Czwarta runda spotkań sezonu zasadniczego nie przyniosła wprawdzie zaskakujących rezultatów, zaskoczyła jednak dobra gra w zespole Dariusza Daszkiewicza. Po planowej wygranej w poprzedniej kolejce z teoretycznie najsłabszą w tej chwili ekipą z Częstochowy, siatkarze Effectora pojechali do Olsztyna, zobaczyli halę Urania i pokonali Indykpol.
Minął kolejny tydzień i oczy kibiców w naszym kraju skierowały się w sposób szczególny na rywalizację dwóch par. W Bydgoszczy Delecta podejmowała Asseco Resovię Rzeszów, zaś do Jastrzębia zawitali siatkarze PGE Skry Bełchatów. Fani po raz kolejny w tym sezonie uraczeni zostali niespodziewanymi wynikami, bo zarówno mistrzowie, jak i wicemistrzowie Polski wracali do domów bez punktów.
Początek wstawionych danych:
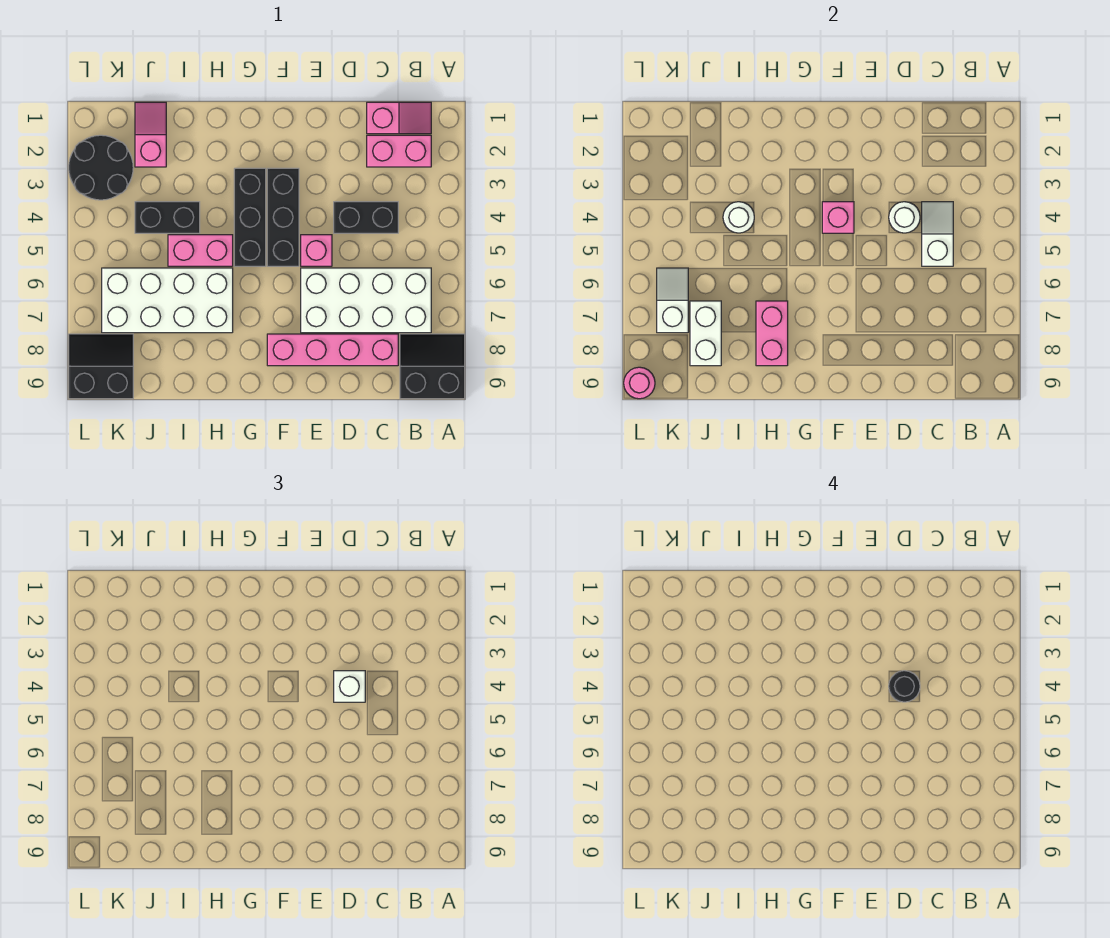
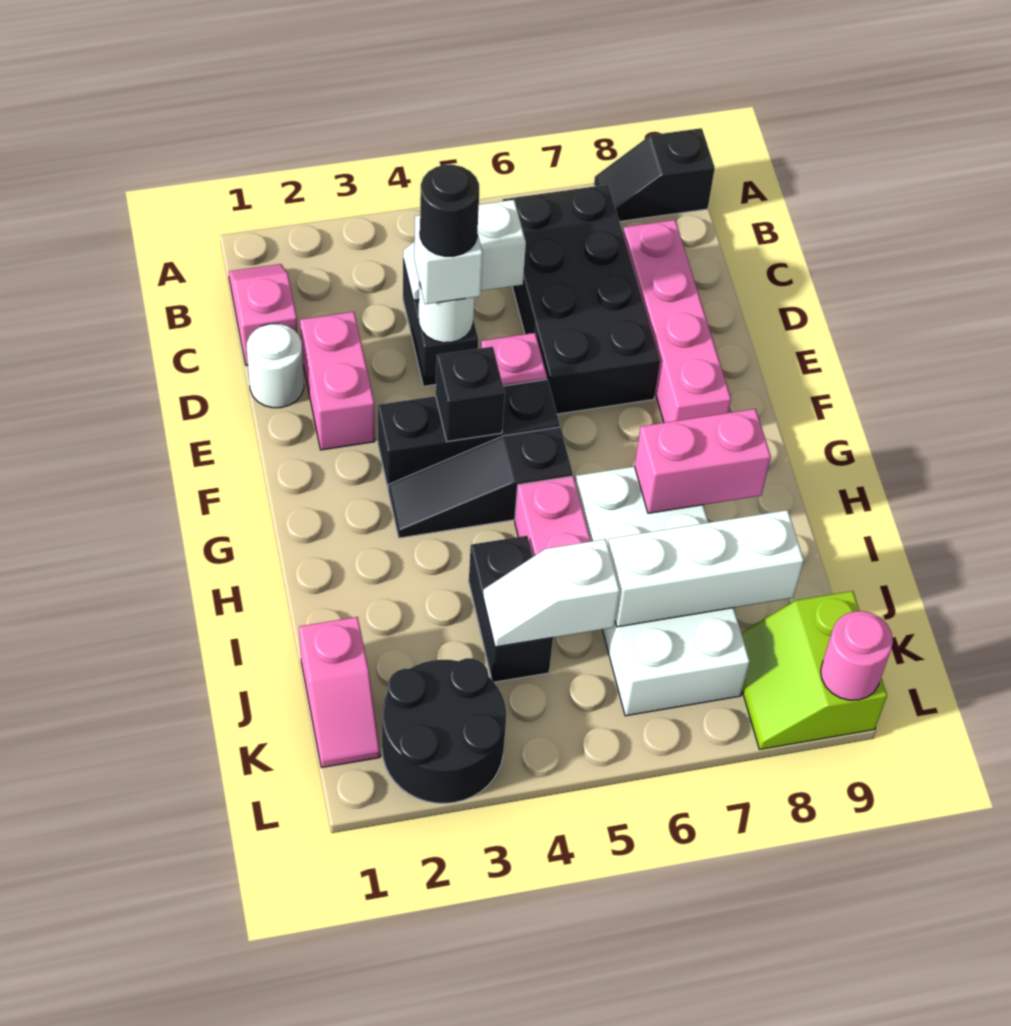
black slope A8:B9 level 1 top 9 -> black slope A8:A9 level 1 top 9
pink brick B2:C2 level 1 -> pink brick D2:E2 level 1
white brick B6:E7 level 1 -> black brick B6:E7 level 1
pink brick F4 level 2 -> black brick F4 level 2
black brick G3:G5 level 1 -> black slope G3:G5 level 1 top 5
white round brick I4 level 2 -> white round brick D1 level 1
pink slope J1:J2 level 1 top 2 -> pink slope J1:K1 level 1 top J
white brick J7:J8 level 2 -> white brick J6:J8 level 2
white slope K6:K7 level 2 top 7 -> white slope J4:J5 level 2 top 5
black slope K8:L9 level 1 top 9 -> lime slope K8:L9 level 1 top 9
Prawdziwe trzęsienie ziemi siatkarska Polska przeżyła jednak 10 listopada. Podopieczni Andrzeja Kowala gościli drużynę Wkręt-metu AZS Częstochowa. Ekipa spod Jasnej Góry nie zdobyła do tego pojedynku ani jednego punktu, wygrywając tylko jednego seta w potyczce przeciwko drużynie Lotosu Trefl Gdańsk. Resovia rywali jednak nie zlekceważyła, a przynajmniej tak to wyglądało w pierwszych dwóch partiach. Później nastąpił wstrząs, którego efektem były gwizdy rzeszowskiej publiczności po zakończeniu meczu, przegranego przez aktualnych mistrzów Polski w stosunku 2:3.
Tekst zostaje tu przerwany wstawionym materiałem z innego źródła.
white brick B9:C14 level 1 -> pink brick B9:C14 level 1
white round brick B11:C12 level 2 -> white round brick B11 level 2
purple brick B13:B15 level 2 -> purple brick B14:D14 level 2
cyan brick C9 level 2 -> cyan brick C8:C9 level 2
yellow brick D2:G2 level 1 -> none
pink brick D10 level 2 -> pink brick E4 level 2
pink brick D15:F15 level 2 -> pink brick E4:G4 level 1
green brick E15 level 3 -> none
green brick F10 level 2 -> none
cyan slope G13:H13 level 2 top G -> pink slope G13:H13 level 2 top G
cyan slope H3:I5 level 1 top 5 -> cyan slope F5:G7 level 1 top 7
Za nami 1/3 sezonu zasadniczego, a kibice na brak emocji i niespodziewanych wyników narzekać nie mogą. Bardzo wysoka pozycja Politechniki Warszawskiej czy Effectora Kielce, nierówna gra Resovii Rzeszów i Jastrzębskiego Węgla oraz trzy porażki z rzędu Skry Bełchatów to zapowiedź, że nudno nie będzie w dalszym ciągu. Na dole tabeli też możliwe są przetasowania, a każdy może wygrać z każdym. Walka o najlepszą czwórkę oraz ósemkę trwać powinna więc do samego końca i o to chodzi.